- **Deine Aufgabe**: Gib bitte aus dem Text zur Deployment-Versionierung in OpenShift unten die Stelle von „29.1.3 Image Tag-Strategien“ bis einschließlich „# Nicht reproduzierbar!“ wortgetreu wieder.

- **Textauszug**:
:::

29.1.1 OpenShift Revision-System

OpenShift verwaltet automatisch eine Historie aller Deployment-Änderungen. Jede Änderung an einem Deployment erstellt eine neue Revision, die für Rollbacks verwendet werden kann.

# Deployment-Historie anzeigen
oc rollout history deployment/webapp

# Ausgabe-Beispiel:
# REVISION  CHANGE-CAUSE
# 1         Initial deployment
# 2         Updated image to webapp:v1.1
# 3         Increased replicas to 5
# 4         Updated image to webapp:v1.2

# Details einer spezifischen Revision
oc rollout history deployment/webapp --revision=3

# Change-Cause für aktuelles Deployment setzen
oc annotate deployment/webapp deployment.kubernetes.io/change-cause="Updated to webapp:v1.2 with security fixes"

29.1.2 Semantic Versioning-Integration

Semantic Versioning ermöglicht strukturierte Version-Taxonomie mit Major-, Minor- und Patch-Level-Klassifikation für systematisches Change-Impact-Assessment:

# Deployment mit semantischen Versionen
apiVersion: apps/v1
kind: Deployment
metadata:
  name: webapp
  labels:
    app: webapp
    version: "1.2.3"  # Semantic Version
  annotations:
    deployment.kubernetes.io/change-cause: "Release v1.2.3 - Bug fixes and performance improvements"
    app.company.com/version: "v1.2.3"
    app.company.com/git-commit: "abc123def456"
    app.company.com/build-number: "147"
spec:
  selector:
    matchLabels:
      app: webapp
  template:
    metadata:
      labels:
        app: webapp
        version: "1.2.3"
    spec:
      containers:
      - name: webapp
        image: webapp:1.2.3  # Tag entspricht Version

29.1.3 Image Tag-Strategien

Image Tag-Strategien definieren Container-Image-Versionierung durch immutable Tags, SHA-based References oder semantic Tags für eindeutige Version-Identifikation:

Schlechte Praxis (mutable Tags):

containers:
- name: webapp
  image: webapp:latest  # Nicht reproduzierbar!

:::

- **Ausgewähltes Material**:
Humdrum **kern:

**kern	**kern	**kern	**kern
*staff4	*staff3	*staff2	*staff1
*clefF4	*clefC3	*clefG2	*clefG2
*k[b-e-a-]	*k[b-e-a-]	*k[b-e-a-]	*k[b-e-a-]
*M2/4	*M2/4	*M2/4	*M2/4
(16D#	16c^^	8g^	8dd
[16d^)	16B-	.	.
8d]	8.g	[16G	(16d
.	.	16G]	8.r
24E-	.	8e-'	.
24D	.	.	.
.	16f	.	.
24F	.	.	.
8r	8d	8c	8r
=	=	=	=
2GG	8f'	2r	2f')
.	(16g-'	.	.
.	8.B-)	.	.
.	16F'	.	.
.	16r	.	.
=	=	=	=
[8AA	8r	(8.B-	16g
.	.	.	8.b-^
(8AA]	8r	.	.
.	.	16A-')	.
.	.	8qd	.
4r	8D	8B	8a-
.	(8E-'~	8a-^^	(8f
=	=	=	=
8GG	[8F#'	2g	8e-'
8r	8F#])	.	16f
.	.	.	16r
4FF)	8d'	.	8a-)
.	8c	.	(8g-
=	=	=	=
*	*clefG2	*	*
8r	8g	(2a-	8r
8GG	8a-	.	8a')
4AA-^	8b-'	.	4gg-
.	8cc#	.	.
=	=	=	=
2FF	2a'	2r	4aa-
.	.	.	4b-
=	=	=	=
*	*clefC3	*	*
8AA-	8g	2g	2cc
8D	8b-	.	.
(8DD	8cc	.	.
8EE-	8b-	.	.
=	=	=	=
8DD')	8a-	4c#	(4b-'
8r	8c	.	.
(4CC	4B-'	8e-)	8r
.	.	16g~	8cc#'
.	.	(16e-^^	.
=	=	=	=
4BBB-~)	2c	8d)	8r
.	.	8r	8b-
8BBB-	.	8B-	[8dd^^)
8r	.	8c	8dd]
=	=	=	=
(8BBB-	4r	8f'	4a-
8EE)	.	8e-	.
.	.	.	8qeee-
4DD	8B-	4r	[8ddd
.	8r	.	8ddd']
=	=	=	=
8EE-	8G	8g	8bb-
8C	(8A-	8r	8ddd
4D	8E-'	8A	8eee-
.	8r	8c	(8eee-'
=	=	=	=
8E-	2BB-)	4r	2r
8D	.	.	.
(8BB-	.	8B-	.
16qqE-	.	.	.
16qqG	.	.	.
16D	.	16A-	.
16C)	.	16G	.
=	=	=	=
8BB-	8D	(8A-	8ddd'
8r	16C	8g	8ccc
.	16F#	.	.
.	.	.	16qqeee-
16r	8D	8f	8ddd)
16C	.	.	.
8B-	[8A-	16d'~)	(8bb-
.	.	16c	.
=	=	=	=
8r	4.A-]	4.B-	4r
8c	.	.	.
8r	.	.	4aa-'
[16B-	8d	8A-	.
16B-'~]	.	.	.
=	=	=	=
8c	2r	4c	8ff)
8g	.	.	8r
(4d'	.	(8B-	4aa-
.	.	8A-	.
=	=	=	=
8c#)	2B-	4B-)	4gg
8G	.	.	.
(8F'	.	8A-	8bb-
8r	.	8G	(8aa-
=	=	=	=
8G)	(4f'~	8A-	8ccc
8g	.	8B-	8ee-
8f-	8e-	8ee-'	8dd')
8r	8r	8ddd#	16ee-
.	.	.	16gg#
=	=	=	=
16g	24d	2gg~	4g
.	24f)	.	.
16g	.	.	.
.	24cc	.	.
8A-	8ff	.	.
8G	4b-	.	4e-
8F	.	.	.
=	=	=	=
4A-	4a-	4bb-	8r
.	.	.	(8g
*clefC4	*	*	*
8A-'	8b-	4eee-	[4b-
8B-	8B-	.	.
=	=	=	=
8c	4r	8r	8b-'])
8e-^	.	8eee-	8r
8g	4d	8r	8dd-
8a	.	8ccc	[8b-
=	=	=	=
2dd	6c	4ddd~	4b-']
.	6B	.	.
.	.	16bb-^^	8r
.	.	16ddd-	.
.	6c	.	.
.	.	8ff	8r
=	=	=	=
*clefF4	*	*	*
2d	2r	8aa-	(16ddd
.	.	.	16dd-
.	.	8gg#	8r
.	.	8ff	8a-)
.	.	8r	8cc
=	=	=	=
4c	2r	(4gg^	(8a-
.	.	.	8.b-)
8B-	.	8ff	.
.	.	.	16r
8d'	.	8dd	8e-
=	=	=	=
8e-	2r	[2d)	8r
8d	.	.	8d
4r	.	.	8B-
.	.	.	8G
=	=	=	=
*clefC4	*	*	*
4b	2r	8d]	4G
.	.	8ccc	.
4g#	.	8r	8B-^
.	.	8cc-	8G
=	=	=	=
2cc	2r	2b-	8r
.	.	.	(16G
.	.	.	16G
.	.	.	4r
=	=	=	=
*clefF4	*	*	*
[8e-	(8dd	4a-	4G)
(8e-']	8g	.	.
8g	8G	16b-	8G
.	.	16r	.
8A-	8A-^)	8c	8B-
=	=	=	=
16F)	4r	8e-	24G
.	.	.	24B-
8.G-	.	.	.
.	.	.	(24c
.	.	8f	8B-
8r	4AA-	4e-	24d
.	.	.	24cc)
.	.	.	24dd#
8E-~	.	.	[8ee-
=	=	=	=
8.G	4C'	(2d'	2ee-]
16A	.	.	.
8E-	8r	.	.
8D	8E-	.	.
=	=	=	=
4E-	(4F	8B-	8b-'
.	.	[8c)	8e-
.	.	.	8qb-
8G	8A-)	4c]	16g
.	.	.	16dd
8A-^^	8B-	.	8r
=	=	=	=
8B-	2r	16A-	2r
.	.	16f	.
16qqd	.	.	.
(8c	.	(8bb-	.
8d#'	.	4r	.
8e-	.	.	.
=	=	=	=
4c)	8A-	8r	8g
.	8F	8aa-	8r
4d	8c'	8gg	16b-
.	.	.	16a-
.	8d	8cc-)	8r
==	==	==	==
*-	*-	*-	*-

:::

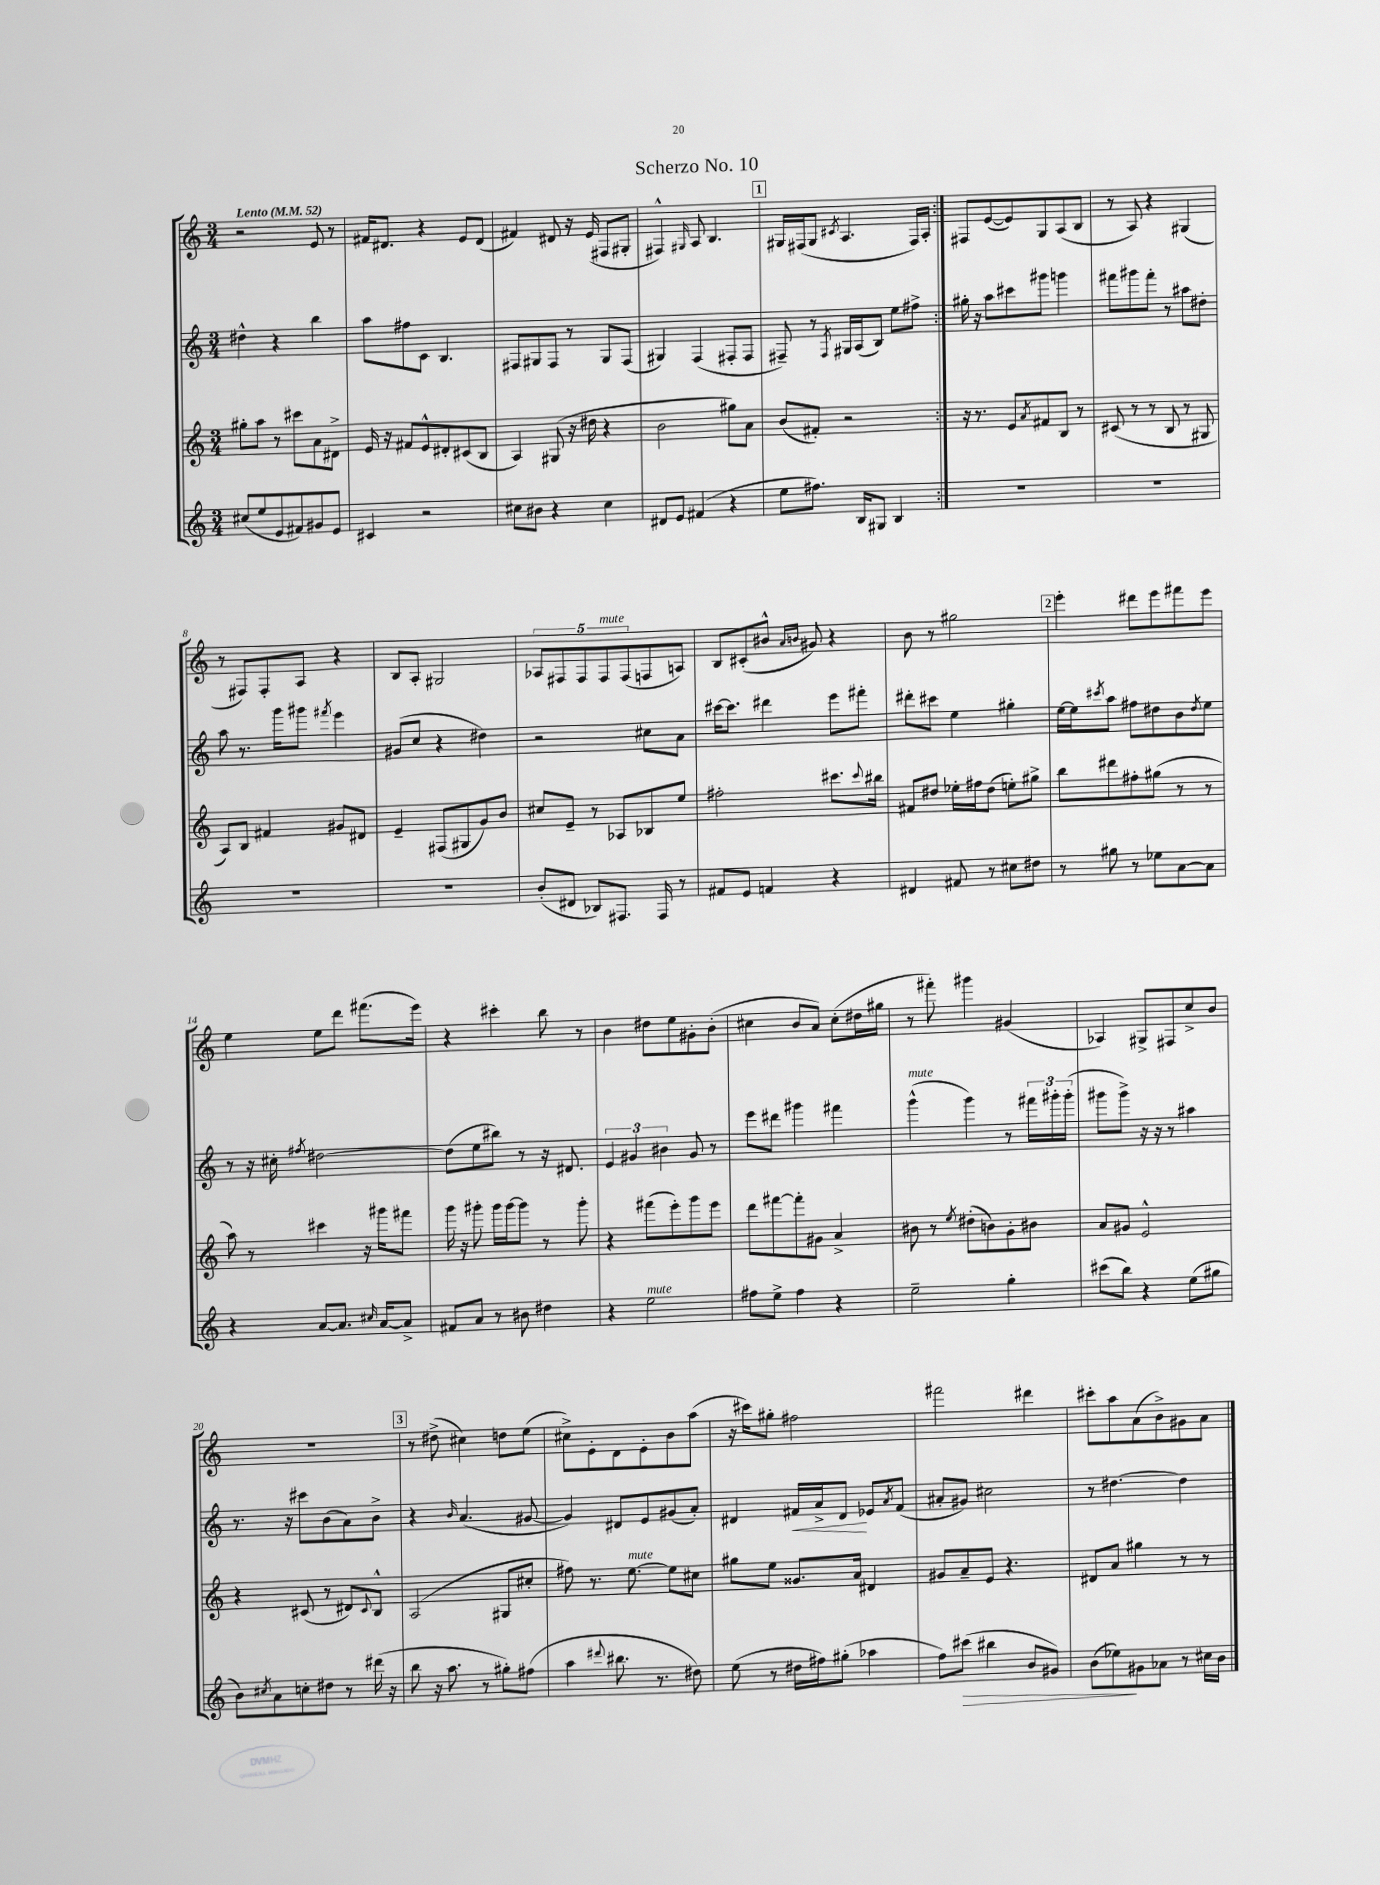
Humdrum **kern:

:::

- **Ergebnis der Übung**:
29.1.3 Image Tag-Strategien

Image Tag-Strategien definieren Container-Image-Versionierung durch immutable Tags, SHA-based References oder semantic Tags für eindeutige Version-Identifikation:

Schlechte Praxis (mutable Tags):

containers:
- name: webapp
  image: webapp:latest  # Nicht reproduzierbar!